Please tally how many lines of the material below contain the word "nobody", counting only matches with the same case. Reply with the number alone.
>> BEGIN GIVEN DATA
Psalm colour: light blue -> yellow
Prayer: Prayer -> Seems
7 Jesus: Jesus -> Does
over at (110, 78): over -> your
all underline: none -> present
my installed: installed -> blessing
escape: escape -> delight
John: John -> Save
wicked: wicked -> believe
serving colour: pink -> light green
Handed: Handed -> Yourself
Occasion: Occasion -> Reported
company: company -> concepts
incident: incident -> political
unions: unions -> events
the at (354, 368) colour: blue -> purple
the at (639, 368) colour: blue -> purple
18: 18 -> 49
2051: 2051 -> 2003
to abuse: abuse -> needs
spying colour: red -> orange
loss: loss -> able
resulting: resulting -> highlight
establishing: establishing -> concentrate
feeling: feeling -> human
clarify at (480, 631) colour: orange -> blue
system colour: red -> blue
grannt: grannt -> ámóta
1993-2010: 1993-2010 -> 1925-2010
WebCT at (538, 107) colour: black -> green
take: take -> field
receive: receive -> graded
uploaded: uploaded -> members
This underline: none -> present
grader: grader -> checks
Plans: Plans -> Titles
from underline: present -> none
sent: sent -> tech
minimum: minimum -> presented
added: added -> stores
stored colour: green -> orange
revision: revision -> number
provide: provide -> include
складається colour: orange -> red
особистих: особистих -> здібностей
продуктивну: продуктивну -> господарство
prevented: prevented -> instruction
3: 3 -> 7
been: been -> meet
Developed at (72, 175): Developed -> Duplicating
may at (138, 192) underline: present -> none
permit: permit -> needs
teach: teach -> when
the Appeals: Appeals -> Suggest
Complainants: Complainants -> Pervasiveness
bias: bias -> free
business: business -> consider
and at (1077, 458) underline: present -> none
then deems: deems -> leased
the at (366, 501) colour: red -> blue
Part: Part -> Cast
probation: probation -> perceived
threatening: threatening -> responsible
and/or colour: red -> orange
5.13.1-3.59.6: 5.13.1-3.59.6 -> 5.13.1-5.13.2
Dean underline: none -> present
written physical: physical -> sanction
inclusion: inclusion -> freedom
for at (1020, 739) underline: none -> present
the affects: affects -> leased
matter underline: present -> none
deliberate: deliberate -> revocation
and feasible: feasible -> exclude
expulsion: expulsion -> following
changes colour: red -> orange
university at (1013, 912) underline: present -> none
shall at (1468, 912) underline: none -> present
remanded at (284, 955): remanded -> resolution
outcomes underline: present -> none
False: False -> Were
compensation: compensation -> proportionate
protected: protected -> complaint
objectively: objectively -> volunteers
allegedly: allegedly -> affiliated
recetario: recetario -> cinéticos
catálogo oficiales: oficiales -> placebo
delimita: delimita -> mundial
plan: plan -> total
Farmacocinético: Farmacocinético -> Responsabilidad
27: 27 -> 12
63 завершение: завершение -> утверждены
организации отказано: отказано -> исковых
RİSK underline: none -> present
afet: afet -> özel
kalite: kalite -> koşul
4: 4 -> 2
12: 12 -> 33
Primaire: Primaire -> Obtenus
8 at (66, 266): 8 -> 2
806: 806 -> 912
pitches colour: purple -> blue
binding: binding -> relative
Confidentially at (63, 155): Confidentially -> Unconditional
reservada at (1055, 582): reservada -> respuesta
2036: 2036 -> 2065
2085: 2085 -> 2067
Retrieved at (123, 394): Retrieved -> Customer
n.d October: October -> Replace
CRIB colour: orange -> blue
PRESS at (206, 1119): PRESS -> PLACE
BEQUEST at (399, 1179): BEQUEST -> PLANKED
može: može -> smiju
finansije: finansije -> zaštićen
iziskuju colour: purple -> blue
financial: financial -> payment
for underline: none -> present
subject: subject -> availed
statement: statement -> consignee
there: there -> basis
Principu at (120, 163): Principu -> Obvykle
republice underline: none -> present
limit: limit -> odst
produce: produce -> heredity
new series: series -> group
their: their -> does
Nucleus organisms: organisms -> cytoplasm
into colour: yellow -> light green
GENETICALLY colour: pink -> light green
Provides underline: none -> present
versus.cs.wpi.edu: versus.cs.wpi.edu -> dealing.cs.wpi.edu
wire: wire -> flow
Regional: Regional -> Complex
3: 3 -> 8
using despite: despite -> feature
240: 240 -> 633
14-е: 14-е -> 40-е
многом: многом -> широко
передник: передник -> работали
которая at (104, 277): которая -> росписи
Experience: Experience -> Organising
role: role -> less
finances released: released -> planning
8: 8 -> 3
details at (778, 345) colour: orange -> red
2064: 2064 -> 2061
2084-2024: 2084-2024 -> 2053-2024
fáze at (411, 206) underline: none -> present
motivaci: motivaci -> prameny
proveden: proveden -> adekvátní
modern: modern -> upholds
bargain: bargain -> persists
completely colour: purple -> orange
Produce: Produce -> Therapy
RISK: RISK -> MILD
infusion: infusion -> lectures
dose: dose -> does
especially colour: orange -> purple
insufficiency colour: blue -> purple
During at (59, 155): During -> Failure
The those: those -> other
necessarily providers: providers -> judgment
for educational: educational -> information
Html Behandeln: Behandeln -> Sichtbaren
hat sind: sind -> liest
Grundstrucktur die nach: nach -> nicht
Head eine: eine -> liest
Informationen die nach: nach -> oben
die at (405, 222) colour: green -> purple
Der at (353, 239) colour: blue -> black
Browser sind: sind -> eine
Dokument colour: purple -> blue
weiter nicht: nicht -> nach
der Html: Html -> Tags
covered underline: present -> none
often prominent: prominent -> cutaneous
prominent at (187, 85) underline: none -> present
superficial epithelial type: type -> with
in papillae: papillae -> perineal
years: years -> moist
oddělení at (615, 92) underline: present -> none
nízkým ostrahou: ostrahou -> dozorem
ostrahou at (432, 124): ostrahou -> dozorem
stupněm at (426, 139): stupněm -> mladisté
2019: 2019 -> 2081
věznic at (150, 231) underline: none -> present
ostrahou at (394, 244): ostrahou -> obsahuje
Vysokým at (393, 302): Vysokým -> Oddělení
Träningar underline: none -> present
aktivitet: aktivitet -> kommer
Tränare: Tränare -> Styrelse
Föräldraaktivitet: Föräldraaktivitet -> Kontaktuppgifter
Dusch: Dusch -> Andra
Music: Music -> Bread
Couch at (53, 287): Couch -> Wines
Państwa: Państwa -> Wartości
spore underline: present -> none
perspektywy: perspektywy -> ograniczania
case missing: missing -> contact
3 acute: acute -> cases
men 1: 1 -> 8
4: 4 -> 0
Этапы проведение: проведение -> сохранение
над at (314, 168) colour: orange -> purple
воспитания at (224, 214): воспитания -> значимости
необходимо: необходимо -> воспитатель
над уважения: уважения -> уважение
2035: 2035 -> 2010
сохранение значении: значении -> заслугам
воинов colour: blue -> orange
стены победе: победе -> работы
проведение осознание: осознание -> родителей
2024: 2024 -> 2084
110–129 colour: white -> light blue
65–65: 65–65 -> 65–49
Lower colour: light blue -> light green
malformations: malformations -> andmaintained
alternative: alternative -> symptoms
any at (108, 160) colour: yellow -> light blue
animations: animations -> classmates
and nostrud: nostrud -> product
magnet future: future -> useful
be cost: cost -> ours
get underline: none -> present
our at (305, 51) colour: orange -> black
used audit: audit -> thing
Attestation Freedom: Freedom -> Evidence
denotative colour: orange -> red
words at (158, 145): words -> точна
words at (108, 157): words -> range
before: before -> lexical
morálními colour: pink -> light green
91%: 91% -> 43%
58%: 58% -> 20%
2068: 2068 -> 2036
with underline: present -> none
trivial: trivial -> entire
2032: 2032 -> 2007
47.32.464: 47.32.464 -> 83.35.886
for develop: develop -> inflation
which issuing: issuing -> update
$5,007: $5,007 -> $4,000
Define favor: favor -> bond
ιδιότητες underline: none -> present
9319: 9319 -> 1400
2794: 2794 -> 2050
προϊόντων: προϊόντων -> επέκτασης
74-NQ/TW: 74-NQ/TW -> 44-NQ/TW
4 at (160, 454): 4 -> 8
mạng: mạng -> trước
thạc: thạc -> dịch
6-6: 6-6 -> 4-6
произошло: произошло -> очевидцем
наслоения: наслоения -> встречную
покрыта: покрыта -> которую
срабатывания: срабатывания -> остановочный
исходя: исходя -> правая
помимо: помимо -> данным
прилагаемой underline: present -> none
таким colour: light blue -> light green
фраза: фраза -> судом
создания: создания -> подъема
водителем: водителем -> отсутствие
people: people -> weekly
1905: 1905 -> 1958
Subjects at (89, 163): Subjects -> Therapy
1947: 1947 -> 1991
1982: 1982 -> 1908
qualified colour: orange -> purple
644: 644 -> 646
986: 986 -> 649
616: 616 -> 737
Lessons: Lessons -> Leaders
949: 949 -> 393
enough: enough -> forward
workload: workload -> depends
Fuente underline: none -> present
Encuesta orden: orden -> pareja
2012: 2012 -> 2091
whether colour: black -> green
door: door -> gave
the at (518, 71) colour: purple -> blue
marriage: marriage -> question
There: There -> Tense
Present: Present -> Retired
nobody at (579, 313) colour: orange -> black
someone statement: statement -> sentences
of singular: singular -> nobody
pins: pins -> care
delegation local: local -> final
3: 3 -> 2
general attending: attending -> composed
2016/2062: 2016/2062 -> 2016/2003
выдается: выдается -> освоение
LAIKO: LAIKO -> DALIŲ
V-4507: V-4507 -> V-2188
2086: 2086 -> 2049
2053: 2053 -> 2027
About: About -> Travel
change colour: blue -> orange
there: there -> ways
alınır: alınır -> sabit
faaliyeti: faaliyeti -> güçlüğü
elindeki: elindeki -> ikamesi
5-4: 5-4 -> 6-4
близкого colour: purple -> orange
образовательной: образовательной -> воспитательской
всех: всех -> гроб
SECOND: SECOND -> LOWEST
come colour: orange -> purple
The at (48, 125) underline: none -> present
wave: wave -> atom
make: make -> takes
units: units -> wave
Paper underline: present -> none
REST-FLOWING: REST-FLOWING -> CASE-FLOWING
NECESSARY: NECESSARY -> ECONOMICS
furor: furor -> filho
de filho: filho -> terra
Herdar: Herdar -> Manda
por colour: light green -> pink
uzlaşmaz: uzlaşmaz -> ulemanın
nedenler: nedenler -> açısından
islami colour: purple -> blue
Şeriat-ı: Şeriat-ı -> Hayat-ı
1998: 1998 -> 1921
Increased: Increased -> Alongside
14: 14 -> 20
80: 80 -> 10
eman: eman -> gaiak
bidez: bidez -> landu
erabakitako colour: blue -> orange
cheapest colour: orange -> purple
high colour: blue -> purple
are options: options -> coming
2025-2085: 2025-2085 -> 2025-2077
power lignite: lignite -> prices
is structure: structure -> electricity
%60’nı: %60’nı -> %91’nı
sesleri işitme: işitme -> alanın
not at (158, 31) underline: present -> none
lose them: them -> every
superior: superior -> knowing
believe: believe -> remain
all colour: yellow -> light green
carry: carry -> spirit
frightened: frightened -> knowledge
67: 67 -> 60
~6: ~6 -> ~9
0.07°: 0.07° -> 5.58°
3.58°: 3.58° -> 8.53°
>> END GIVEN DATA
> **OUTPUT FOR THIS EXERCISE**: 2